I was also surprised to find the bazaar was so modern and established: hardly the cobbled, rickety, eclectic structure I imagined. New walls and stone floors frame the remains of older painted roofs. There are ATMs and toilets. Cafes and benches are strategically placed to help tired shoppers recoup for a second round. There are even English translations of common product names.
As expected though, I found most tourists stuck to the more modern looking isles where prices are higher and and goods are shinier. Resigning to the inevitable state of lost, I wandered aimlessly, abandoning all pathetic attempts to keep a sense of direction. Eventually I found my way to a small cafe selling lentil soup, stuffed capsicums and Turkish coffee to the nearby salesmen (and lost tourist) for only 10TL. Edging the cafe court were wholesale textile shops (heaven on earth) where I didn’t have to bargain hard to purchase cushion covers cheaper than I had imagined possible.

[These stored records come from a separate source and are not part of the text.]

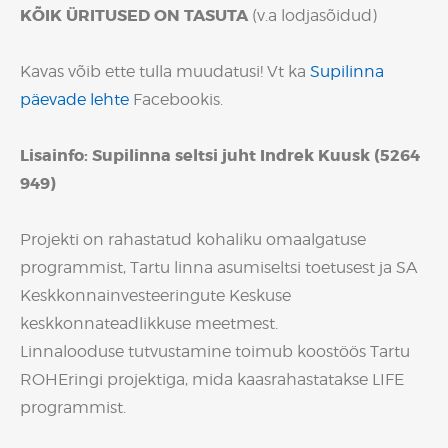
KÕIK ÜRITUSED ON TASUTA
(v.a lodjasõidud)
Kavas võib ette tulla muudatusi! Vt ka
Supilinna
päevade lehte
Facebookis.
Lisainfo: Supilinna seltsi juht Indrek Kuusk (5264
949)
Projekti on rahastatud kohaliku omaalgatuse
programmist, Tartu linna asumiseltsi toetusest ja SA
Keskkonnainvesteeringute Keskuse
keskkonnateadlikkuse meetmest.
Linnalooduse tutvustamine toimub koostöös Tartu
ROHEringi projektiga, mida kaasrahastatakse LIFE
programmist.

That said, for all the tourist raving about cheap shopping, Istanbul is a lot more pricey than I anticipated. Filling the demands of a healthy tourist economy, Istanbul has inflated prices according to proximity to Saltanahmet (the Old City and sight-seeing centre). Even the bargaining was more restrictive than I’ve found in other bartering-based cultures. While I aimed for 50% of the staring price, many sellers would not budge and were happy for me to walk away.
As for wandering the alleys and hole-in-the-walls shops as a single female, I have not yet even come close to feeling threatened. In my experience, Turkish men are respectful, polite (kind of like a protective uncle) or cheeky, harmless young flirts – nothing more. Anyone more persistent than the regular tout can be palmed off with a smile, a ‘no thank you’ and an assertive stride; or, if particularly annoying, just shoot them a quick ‘don’t mess with me’ glare and stroll merrily on your way.